このような呼び方をされた場合、何をさておいても駆け付けなければならない。
遅れれば遅れるほど、余計な怒りを買いかねないからだ。

「はいっ」

声は、一階の作業場から聞こえた。
作業場へ慌てて駆け付けてみると、彼女にとって養母にあたる女……一家において女
房だったり母だったりする女だ……が、怒りの形相で仁王立ちしていた。

「な、なんでしょう……」

おそるおそる尋ねると、養母はいきなり、スーシャの髪をひとふさつかみ、ぎゅうっ
と頭を持ち上げた。
その力の強いこと。
髪の毛が、根こそぎ引っこ抜けてしまいそうだ。
スーシャは、つま先立ちの状態でよろけながら、倒れないようにするのが精一杯だっ
た。

「うちの売り上げに手をつけたのは、お前だね! 養ってもらってる分際で、なんて
悪いガキだ!」

ヒステリックに告げられた言葉に、スーシャは絶句した。
それはつまり、泥棒をはたらいたということだ。

洗濯物が綺麗になっていないとか、皿の洗い方が雑だとか、その程度の話なら、たと
え納得できない言いがかりでも、謝ることはできる。
さっさと謝ってしまったほうが、まだ穏やかに事が収まるからだ。

しかし、この場合、謝ることはできない。
だって、スーシャは盗んだりしていないのだから。
謝るということは、盗んだと認めるに等しい。

「わ、わたしじゃ……わたし、そんなこと、しません」

だから、スーシャは反論した。
弱々しく、おろおろしてはいたものの、身の潔白を訴えた。
それを見た養母は、さらに恐ろしい形相をする。
頭に血が上っている彼女には、発言の内容ではなく、養女の分際で口答えしたという
点が気に入らないのだ。

「じゃあ誰だって言うんだ、えぇ!?」

髪の毛をつかむ手に、さらに力がこめられる。
スーシャは小さく悲鳴を上げながら、それでも耐えた。

よく確かめもしないで、人を悪人と決めつけてののしる。
悪魔のような顔、というのは、きっと今の養母の顔だ。
スーシャはそう思う。

売り上げは、常に、作業場の一番奥にある、小さなタンスの引き出しに入れられてい
る。
しかしそれにはカギがついていて、スーシャはそのカギを持っていない。
売り上げを盗むなんてことはできないのだ。

それでも、養母はスーシャを疑っている。

「だったら身の潔白を証明してもらおうじゃないか」
「け、潔白……?」
「お前の持ち物全部、持って来て見せな」

言うと、養母はスーシャを突き飛ばすようにして離した。
スーシャが、盗んでいません、ともう一度訴えようとすると、

「早く!!」

養母は、家が揺れそうなほどの大声で命令した。


スーシャにも、一応、自分の部屋というものが割り当てられている。
階段下の、普通なら物置に使うような場所だ。
当然、窓はない。

スーシャは、小さな扉を開けてそこへ入ると、小さな箱を持ち、養母のところへ戻っ
た。
彼女の私物は、その箱にまとめて入れてあるのだ。

「……これ、です」

養母は箱を開けると、ピクリと眉を動かした。

「ゴミが入ってるじゃないか」

養母が、箱から布をつまみ上げる。
それは、色あせてすり切れて、ほとんどボロ布のようだが、ハンカチだった。
スーシャと生き別れになった兄が残していった、思い出の品。
兄は、これで顔や体についた汚れを拭いたりしてくれたのだ。

「親のない子は、貧乏性でいやだねぇ。
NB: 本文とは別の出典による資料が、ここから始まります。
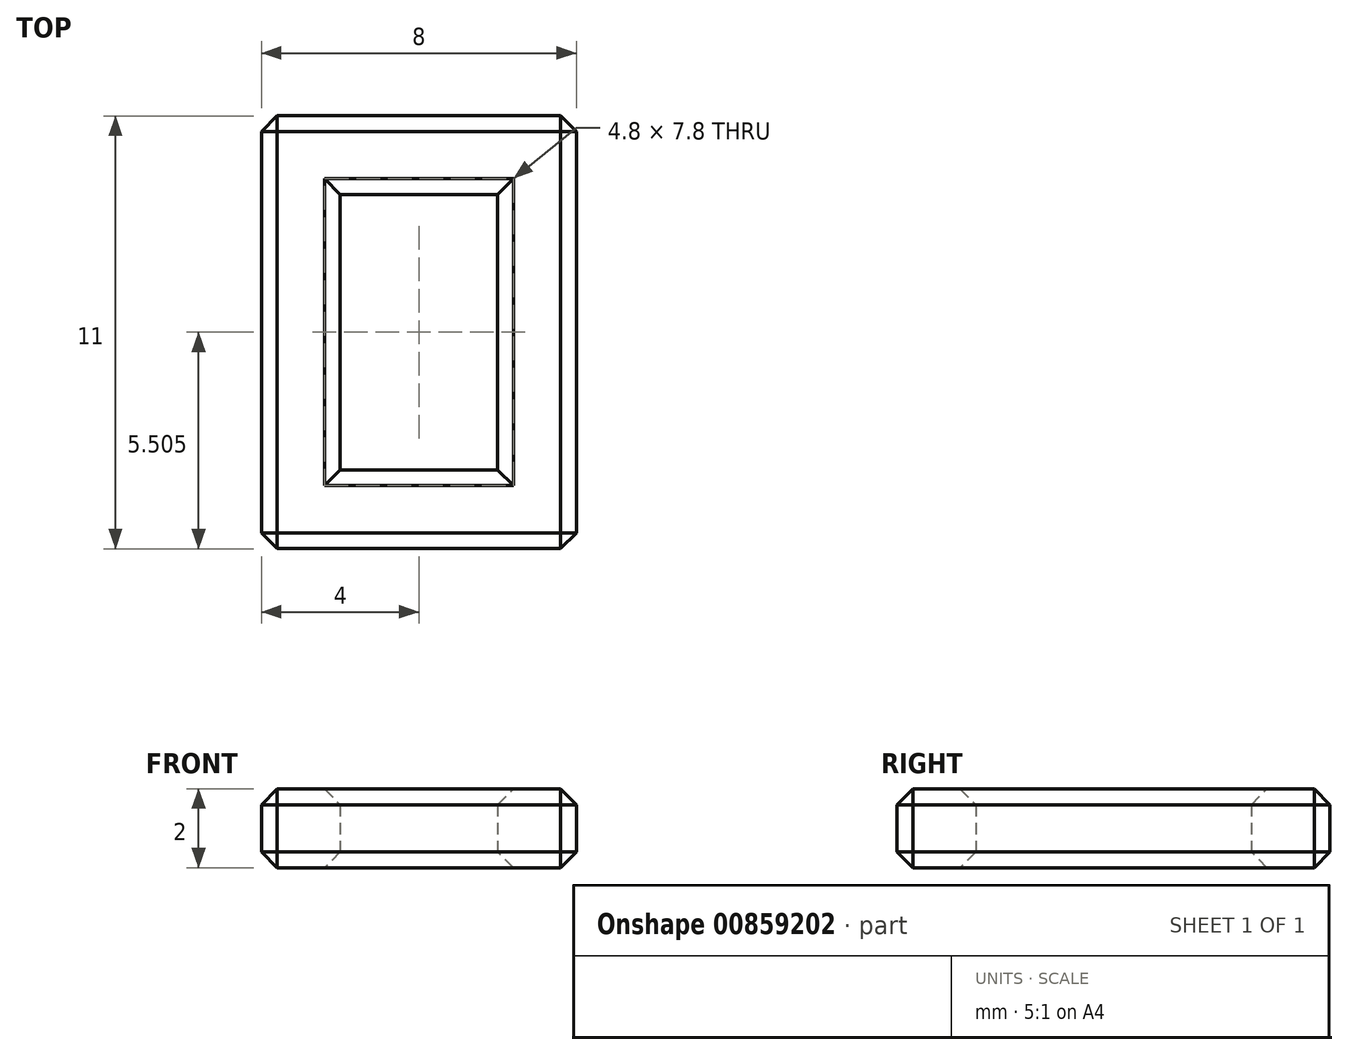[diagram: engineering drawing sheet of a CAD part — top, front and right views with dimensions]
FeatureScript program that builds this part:
annotation { "Feature Type Name" : "Feature", "Feature Type Description" : "" }
export const myFeature = defineFeature(function(context is Context, id is Id, definition is map)
    precondition{}
    {
        {
            var Q0;
            Q0=qCreatedBy(makeId("Top.planeOp"),FACE);
            var sketch = newSketch(context, id + "F0", { "sketchPlane" : qUnion([Q0])});
            skLineSegment(sketch, "E0.bottom", {"start": v(-14.33, -24.39) * mm, "end": v(-6.33, -24.39) * mm});
            skLineSegment(sketch, "E0.top", {"start": v(-14.33, -35.39) * mm, "end": v(-6.33, -35.39) * mm});
            skLineSegment(sketch, "E0.left", {"start": v(-14.33, -24.39) * mm, "end": v(-14.33, -35.39) * mm});
            skLineSegment(sketch, "E0.right", {"start": v(-6.33, -24.39) * mm, "end": v(-6.33, -35.39) * mm});
            skLineSegment(sketch, "E1.bottom", {"start": v(-12.33, -26.39) * mm, "end": v(-8.33, -26.39) * mm});
            skLineSegment(sketch, "E1.top", {"start": v(-12.33, -33.39) * mm, "end": v(-8.33, -33.39) * mm});
            skLineSegment(sketch, "E1.left", {"start": v(-12.33, -26.39) * mm, "end": v(-12.33, -33.39) * mm});
            skLineSegment(sketch, "E1.right", {"start": v(-8.33, -26.39) * mm, "end": v(-8.33, -33.39) * mm});
            skSolve(sketch);
        }
        {
            var Q0;
            Q0 = qSketchRegion(id + "F0", true);
            extrude(context, id + "F1", {"entities" : qUnion([Q0]), "depth" : 2 * mm, "offsetDistance" : 25 * mm});
        }
        {
            var Q0;
            Q0=makeQuery(id+"F1.opExtrude","CAP_EDGE",EDGE,{"disambiguationData":[OSD([sQuery(id+"F0.wireOp",EDGE,"E1.right")])],"isStart":false});
            var Q1;
            Q1=makeQuery(id+"F1.opExtrude","CAP_EDGE",EDGE,{"disambiguationData":[OSD([sQuery(id+"F0.wireOp",EDGE,"E1.top")])],"isStart":false});
            var Q2;
            Q2=makeQuery(id+"F1.opExtrude","CAP_EDGE",EDGE,{"disambiguationData":[OSD([sQuery(id+"F0.wireOp",EDGE,"E1.left")])],"isStart":false});
            var Q3;
            Q3=makeQuery(id+"F1.opExtrude","CAP_EDGE",EDGE,{"disambiguationData":[OSD([sQuery(id+"F0.wireOp",EDGE,"E1.bottom")])],"isStart":false});
            var Q4;
            Q4=makeQuery(id+"F1.opExtrude","CAP_EDGE",EDGE,{"disambiguationData":[OSD([sQuery(id+"F0.wireOp",EDGE,"E0.top")])],"isStart":false});
            var Q5;
            Q5=makeQuery(id+"F1.opExtrude","CAP_EDGE",EDGE,{"disambiguationData":[OSD([sQuery(id+"F0.wireOp",EDGE,"E0.left")])],"isStart":false});
            var Q6;
            Q6=makeQuery(id+"F1.opExtrude","SWEPT_EDGE",EDGE,{"disambiguationData":[OSD([sQuery(id+"F0.wireOp",EDGE,"E0.top"),sQuery(id+"F0.wireOp",EDGE,"E0.left")])]});
            var Q7;
            Q7=makeQuery(id+"F1.opExtrude","SWEPT_EDGE",EDGE,{"disambiguationData":[OSD([sQuery(id+"F0.wireOp",EDGE,"E0.top"),sQuery(id+"F0.wireOp",EDGE,"E0.right")])]});
            var Q8;
            Q8=makeQuery(id+"F1.opExtrude","CAP_EDGE",EDGE,{"disambiguationData":[OSD([sQuery(id+"F0.wireOp",EDGE,"E0.right")])],"isStart":false});
            var Q9;
            Q9=makeQuery(id+"F1.opExtrude","CAP_EDGE",EDGE,{"disambiguationData":[OSD([sQuery(id+"F0.wireOp",EDGE,"E0.bottom")])],"isStart":false});
            var Q10;
            Q10=makeQuery(id+"F1.opExtrude","SWEPT_EDGE",EDGE,{"disambiguationData":[OSD([sQuery(id+"F0.wireOp",EDGE,"E0.bottom"),sQuery(id+"F0.wireOp",EDGE,"E0.right")])]});
            var Q11;
            Q11=makeQuery(id+"F1.opExtrude","SWEPT_EDGE",EDGE,{"disambiguationData":[OSD([sQuery(id+"F0.wireOp",EDGE,"E0.bottom"),sQuery(id+"F0.wireOp",EDGE,"E0.left")])]});
            var Q12;
            Q12=makeQuery(id+"F1.opExtrude","CAP_EDGE",EDGE,{"disambiguationData":[OSD([sQuery(id+"F0.wireOp",EDGE,"E0.left")])],"isStart":true});
            var Q13;
            Q13=makeQuery(id+"F1.opExtrude","CAP_EDGE",EDGE,{"disambiguationData":[OSD([sQuery(id+"F0.wireOp",EDGE,"E1.left")])],"isStart":true});
            var Q14;
            Q14=makeQuery(id+"F1.opExtrude","CAP_EDGE",EDGE,{"disambiguationData":[OSD([sQuery(id+"F0.wireOp",EDGE,"E1.bottom")])],"isStart":true});
            var Q15;
            Q15=makeQuery(id+"F1.opExtrude","CAP_EDGE",EDGE,{"disambiguationData":[OSD([sQuery(id+"F0.wireOp",EDGE,"E0.bottom")])],"isStart":true});
            var Q16;
            Q16=makeQuery(id+"F1.opExtrude","CAP_EDGE",EDGE,{"disambiguationData":[OSD([sQuery(id+"F0.wireOp",EDGE,"E0.right")])],"isStart":true});
            var Q17;
            Q17=makeQuery(id+"F1.opExtrude","CAP_EDGE",EDGE,{"disambiguationData":[OSD([sQuery(id+"F0.wireOp",EDGE,"E1.right")])],"isStart":true});
            var Q18;
            Q18=makeQuery(id+"F1.opExtrude","CAP_EDGE",EDGE,{"disambiguationData":[OSD([sQuery(id+"F0.wireOp",EDGE,"E1.top")])],"isStart":true});
            var Q19;
            Q19=makeQuery(id+"F1.opExtrude","CAP_EDGE",EDGE,{"disambiguationData":[OSD([sQuery(id+"F0.wireOp",EDGE,"E0.top")])],"isStart":true});
            chamfer(context, id + "F2", {"entities" : qUnion([Q0, Q1, Q2, Q3, Q4, Q5, Q6, Q7, Q8, Q9, Q10, Q11, Q12, Q13, Q14, Q15, Q16, Q17, Q18, Q19]), "width" : .4 * mm, "tangentPropagation" : true});
        }
    });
ゴミまで取っておくんだからさ」

養母は「これは何だ」と事情などを尋ねようともせず、ゴミ箱に放り投げようとし
た。
――スーシャの体を、電撃が走った。

「やめてくださいっ!」

スーシャは鋭く叫び、養母の手から奪い取った。

養母にとっては、汚いものでも、スーシャにとっては大事な大事なものだ。
この世に二つとない、大事なものだ。
それを汚れもの扱いされて捨てられるなんて、黙って見ていられるはずもない。

「生意気なんだよ!」

その途端、拳なんだか平手なんだかわからないものが、彼女の横っ面を張り飛ばし
た。
ぶたれたのだ、と察知したのは、床に投げ出され、じんじんと頬が痛むのに気付いて
からだった。

――どうして?

その一言が、頭の中を埋め尽くす。

どうして、こんな目にあわなくちゃいけないの?
わたしは、何か悪いことをしたの?
盗んでいないのは、本当なのに。
大事なものを捨てられまいとしただけなのに。

あふれた涙が、頬を伝い、ボタボタと床を濡らす。


「わああ……………っ!」


感情を、押さえることができない。
どうしてもどうしても、我慢できない。

スーシャは、ちょうつがいが馬鹿になりそうなほどドアを乱暴に開け、外へと飛び出
した。

夜のとばりが降りたセーラムの街は、ひんやりとした空気が流れ、人の姿もない。
スーシャは泣きじゃくりながら、わけもわからず、通りをひたすら走った。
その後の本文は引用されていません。